Nos acostumbramos a que las instituciones se convirtieran en fines, en avances concluidos, y olvidamos que son medios al servicio de los pueblos, en diferentes momentos y necesidades de su historia. Sin embargo, cuando hablamos de reforma institucional normalmente se generan escándalos, como si las instituciones fueran portadoras per se de la democracia misma, aun cuando operan ajenas a los intereses de la gente.
Desde su nacimiento, la Organización de Estados Americanos (OEA) tuvo un fin claro: servir como instrumento para evitar el nacimiento de movimientos comunistas o de izquierda en el continente; una extensión posterior de “América para los americanos”, en la que Estados Unidos se atribuye el liderazgo y el mandato de todo el continente. Cualquier amenaza a la estabilidad occidental debía ser controlada, como en el caso de Cuba, cuando fue expulsada en 1962 de la OEA por “darle la espalda al sistema panamericano”.
Aunque Estados Unidos, el estandarte de la libertad y la democracia, no ha ratificado la Convención Americana sobre Derechos Humanos, la principal sede de la OEA, el organismo clave —en teoría— para dirimir conflictos y fortalecer la paz en el continente, se encuentra en Washington, a miles de kilómetros de distancia, y también ideológicos, de los cambios suscitados en el continente y de sus procesos políticos.
Su más reciente y vergonzosa actuación la protagonizó en Bolivia, luego de que su Secretario General, Luis Almagro, se prestara a encabezar una miserable operación política y mediática para fraguar la narrativa de un fraude y propiciar el golpe de Estado contra Evo Morales en noviembre de 2019. En junio de 2020, después de ser partícipe, el periódico The New York Times reconoció que el análisis de la OEA “era deficiente” y que no existía una evidencia estadística del supuesto fraude. Vale decir que fue bastante ingenuo, por decir lo menos, pensar que la OEA podría resolver democráticamente dicha crisis con una auditoría del proceso electoral.
El Grupo de Lima ha sido otro de sus grandes fracasos; una creación paralela para “cumplir” con lo que como organización ya no pudieron cargar: asfixiar a Venezuela, lejos de la conciliación, los estatutos, y el principio de respeto a la soberanía, y en una hazaña ridícula, reconocer a Juan Guaidó como presidente.
La OEA nunca ha sido eficiente, incluso en los momentos de mayor hegemonía e imposición de la política estadunidense, precisamente eso hacía su papel todavía más irrelevante. Hoy funciona como la palestra de las frustraciones y obsesiones de su Secretario General.
No se equivoca el presidente López Obrador al sugerir la necesidad de sustituir a la OEA por un organismo verdaderamente autónomo, lejos del norte y más cerca del Río Bravo. Pese a los esfuerzos emprendidos desde la segunda mitad del siglo XX, no hemos logrado avanzar como bloque regional en una estructura duradera de cooperación e integración para ser un actor unificado en el escenario internacional.

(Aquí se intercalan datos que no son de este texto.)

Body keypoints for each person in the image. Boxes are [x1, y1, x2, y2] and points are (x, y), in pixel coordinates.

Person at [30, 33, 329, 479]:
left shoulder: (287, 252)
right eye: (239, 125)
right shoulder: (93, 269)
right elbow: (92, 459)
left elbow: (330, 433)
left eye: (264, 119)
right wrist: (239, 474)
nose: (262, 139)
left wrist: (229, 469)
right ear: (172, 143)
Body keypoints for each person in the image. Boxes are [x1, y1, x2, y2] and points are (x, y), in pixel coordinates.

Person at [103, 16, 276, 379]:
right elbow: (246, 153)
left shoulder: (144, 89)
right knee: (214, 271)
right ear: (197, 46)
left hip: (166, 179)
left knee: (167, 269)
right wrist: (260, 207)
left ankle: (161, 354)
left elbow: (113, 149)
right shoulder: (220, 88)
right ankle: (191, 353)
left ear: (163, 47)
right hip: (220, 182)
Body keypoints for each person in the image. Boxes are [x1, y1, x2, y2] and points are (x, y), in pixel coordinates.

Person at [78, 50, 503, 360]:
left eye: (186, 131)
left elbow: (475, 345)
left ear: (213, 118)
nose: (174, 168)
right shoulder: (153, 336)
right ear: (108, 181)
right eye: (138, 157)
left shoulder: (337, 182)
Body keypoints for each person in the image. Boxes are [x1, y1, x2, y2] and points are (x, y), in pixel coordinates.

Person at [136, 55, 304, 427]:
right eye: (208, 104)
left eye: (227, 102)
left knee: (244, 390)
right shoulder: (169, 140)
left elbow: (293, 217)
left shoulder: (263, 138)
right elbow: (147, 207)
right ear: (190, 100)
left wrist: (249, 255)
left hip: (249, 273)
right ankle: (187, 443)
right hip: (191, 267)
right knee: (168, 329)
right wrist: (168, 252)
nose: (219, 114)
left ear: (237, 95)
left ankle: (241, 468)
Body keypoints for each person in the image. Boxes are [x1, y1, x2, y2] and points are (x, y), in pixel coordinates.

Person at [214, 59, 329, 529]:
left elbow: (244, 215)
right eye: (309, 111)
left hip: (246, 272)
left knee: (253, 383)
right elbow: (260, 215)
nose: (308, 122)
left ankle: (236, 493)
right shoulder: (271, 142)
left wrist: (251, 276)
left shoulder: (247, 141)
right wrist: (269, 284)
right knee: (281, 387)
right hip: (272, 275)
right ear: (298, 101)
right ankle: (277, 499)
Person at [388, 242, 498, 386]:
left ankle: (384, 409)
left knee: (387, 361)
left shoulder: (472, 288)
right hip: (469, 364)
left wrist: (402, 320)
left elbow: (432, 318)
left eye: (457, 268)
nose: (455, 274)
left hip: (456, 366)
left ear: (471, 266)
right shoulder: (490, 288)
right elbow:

Los países latinoamericanos seguimos siendo vecinos lejanos, que no se conocen, que no se hablan entre sí. Estamos muy lejos de actuar como un solo actor en el sistema internacional, aun en los temas de interés común. Sin embargo, replantear la naturaleza, o incluso, la existencia, de quienes intentan representarnos como bloque es un buen comienzo. La OEA tuvo su momento para revolucionarse y no lo hizo. No pueden seguir dictándonos desde Washington cómo vivir. Después de eso, parece que solo le queda desaparecer.